Figure 1. Typical LAN-based Backup Model
First, large volumes of data being backed up increases traffic on the LAN and may cause degradation in application performance. Backups are generally performed off-hours in order to minimize interruption to application traffic. Growing data volumes lead to longer backup windows that can potentially extend into business hours. Globalization of enterprises continues to shrink available time windows for backup due to 24x7 uptime requirements. Secondly, sharing LANs for backup and application traffic may result in backup interruptions causing backup jobs to fail altogether. Thirdly, backup and data applications sharing the same LAN can often prove costly as a firmware upgrade or instability in one environment can lead to an outage in the other. To alleviate these potential conflicts in a common LAN, administrators proposed a separation in application and backup domains. In newer implementations, customers are migrating towards LAN-free architectures to segregate backup traffic from applications as described below. A large number of customers have started to deploy dedicated storage networks for backup.
Current implementations of backup processes are manual, labor intensive, and inundated with problems caused by human errors. Backups that fail can often go undetected leading to potential data loss following a failure. Tapes must be manually inserted, rotated, and removed for off-site transportation to ensure recoverability. Due to the high expenses associated with manual administration, a case for automation can be made where robots are used to improve tape management. Centralized backups group tapes together by pools whereby a number of backups can be multiplexed onto a tape. As a tape is filled the backup continues using another free tape within the pool which significantly enhances manageability. A reduction in the number of tape drives to be managed leads to cost reductions.
Backups require an increase in application server activity in order to fetch data from disk and write to tape. Application servers are usually busy processing large volumes of latency and performance sensitive data. The extra CPU cycles consumed for data movement and scheduling while conducting backups can often prove costly to the application itself. A server-free solution is targeted at eliminating the performance impact of a backup when performed by the application server itself. This architecture migrates the data-mover and connection-broker roles to a dedicated backup server. A robust backup solution must address the following concerns:
1. Optimize use of backup resources including tapes, drives, and operating time
2. Minimize impact to application traffic
3. Segregate backup domains to reduce CPU overhead on application servers
The following sections provide details on newer implementations of backup solutions.
LAN-Free Backup
LAN-free backup enables each application server to move data directly to a tape device over the storage network without going through a dedicated backup server. Using a commonly known shared-storage option, each application server acts as a media server in that it moves backup data directly to tape. Each server then arbitrates for a tape drive and reserves that tape drive during the backup process. Application servers also can be configured using dedicated access to tape drives within the tape library unit instead of the shared option. The flow of data through the storage network allows for a reduction in LAN traffic. A tape may also be shared amongst applications with multiple backup streams multiplexed onto managed tape libraries and drives. The LAN may still be used to pass metadata, context tables that track location of changes in data, back and forth between the backup server and the client but actual backed-up data is passed over the storage network. A typical LAN-free implementation is depicted in the figure below.
LAN-free backup segregates data and backup domains but doesn't alleviate CPU load on the application servers that still must fetch backup data from disk. Server-less backup as described below addresses this concern.

INFORMATION SUPPLIED
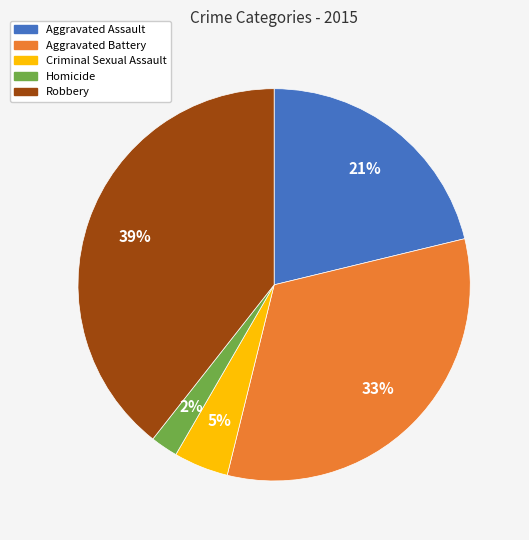

Approximately how many times larger is the value at Robbery compared to Aggravated Assault?

1.9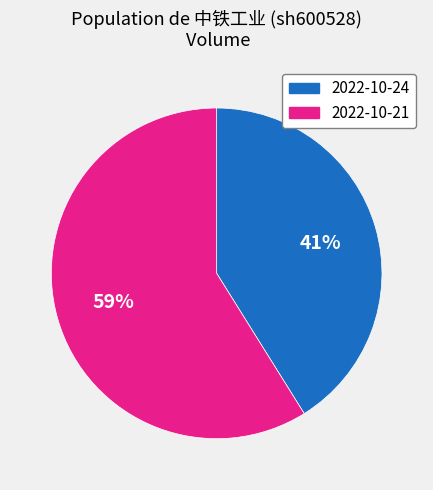

What is the majority slice?

2022-10-21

EXERCISE
According to the backup passage, what may the LAN still carry in a LAN-free backup setup? The material is separate from the backup passage.

ANSWER AREA
It may still carry metadata, the context tables that track where data has changed, between the backup server and the client.